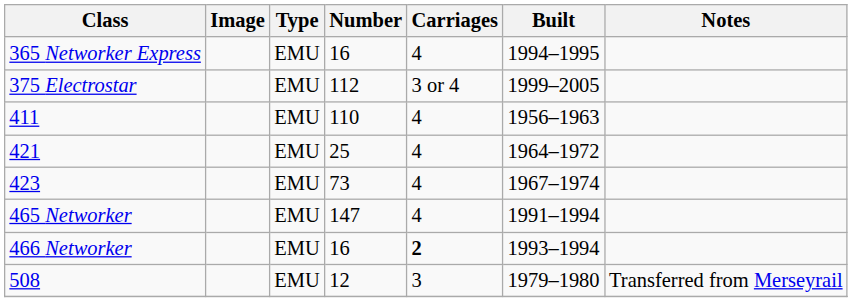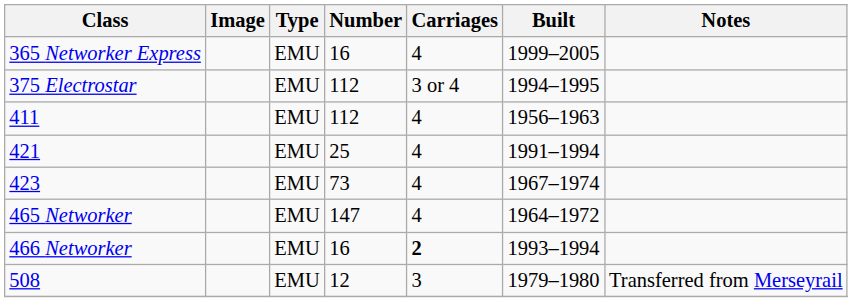365 Networker Express | Built: 1994–1995 -> 1999–2005
375 Electrostar | Built: 1999–2005 -> 1994–1995
411 | Number: 110 -> 112
421 | Built: 1964–1972 -> 1991–1994
465 Networker | Built: 1991–1994 -> 1964–1972
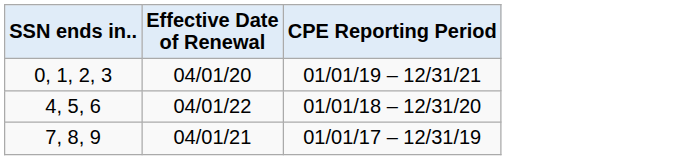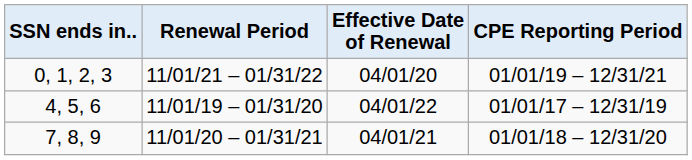+ column: Renewal Period | 11/01/21 – 01/31/22 | 11/01/19 – 01/31/20 | 11/01/20 – 01/31/21
4, 5, 6 | CPE Reporting Period: 01/01/18 – 12/31/20 -> 01/01/17 – 12/31/19
7, 8, 9 | CPE Reporting Period: 01/01/17 – 12/31/19 -> 01/01/18 – 12/31/20
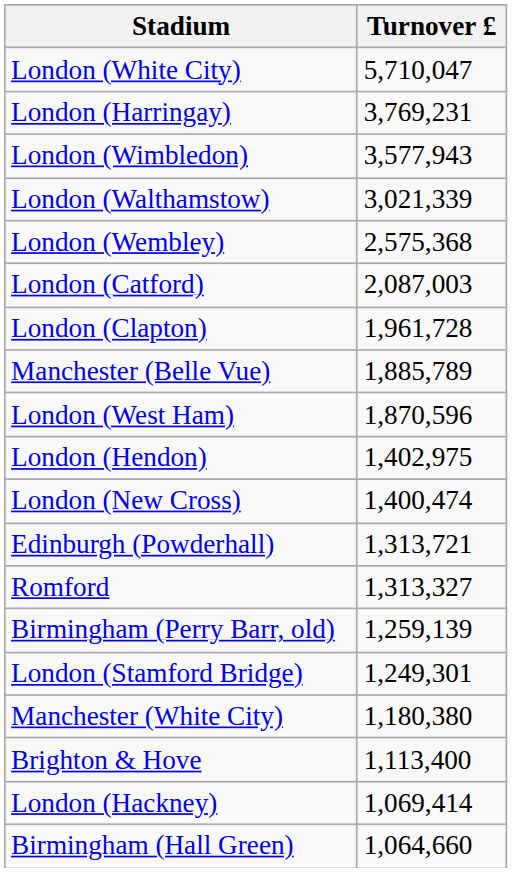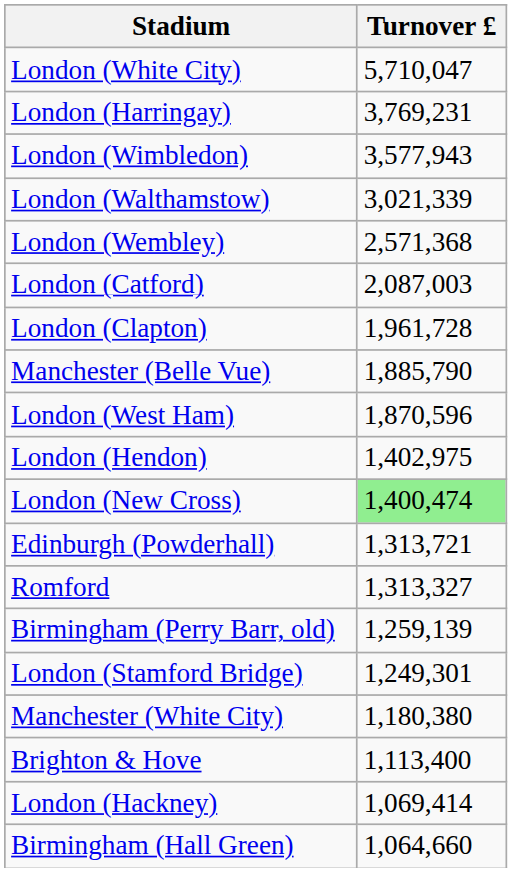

--*--

Goal of the exercise => Rewrite the change lines in this listing as one numbered list, skipping any blank lines. Include every entry in the listing, and don't reproduce the pictures in your answer.

Reply to the exercise =>
1. 365 Networker Express | Built: 1994–1995 -> 1999–2005
2. 375 Electrostar | Built: 1999–2005 -> 1994–1995
3. 411 | Number: 110 -> 112
4. 421 | Built: 1964–1972 -> 1991–1994
5. 465 Networker | Built: 1991–1994 -> 1964–1972
6. + column: Renewal Period | 11/01/21 – 01/31/22 | 11/01/19 – 01/31/20 | 11/01/20 – 01/31/21
7. 4, 5, 6 | CPE Reporting Period: 01/01/18 – 12/31/20 -> 01/01/17 – 12/31/19
8. 7, 8, 9 | CPE Reporting Period: 01/01/17 – 12/31/19 -> 01/01/18 – 12/31/20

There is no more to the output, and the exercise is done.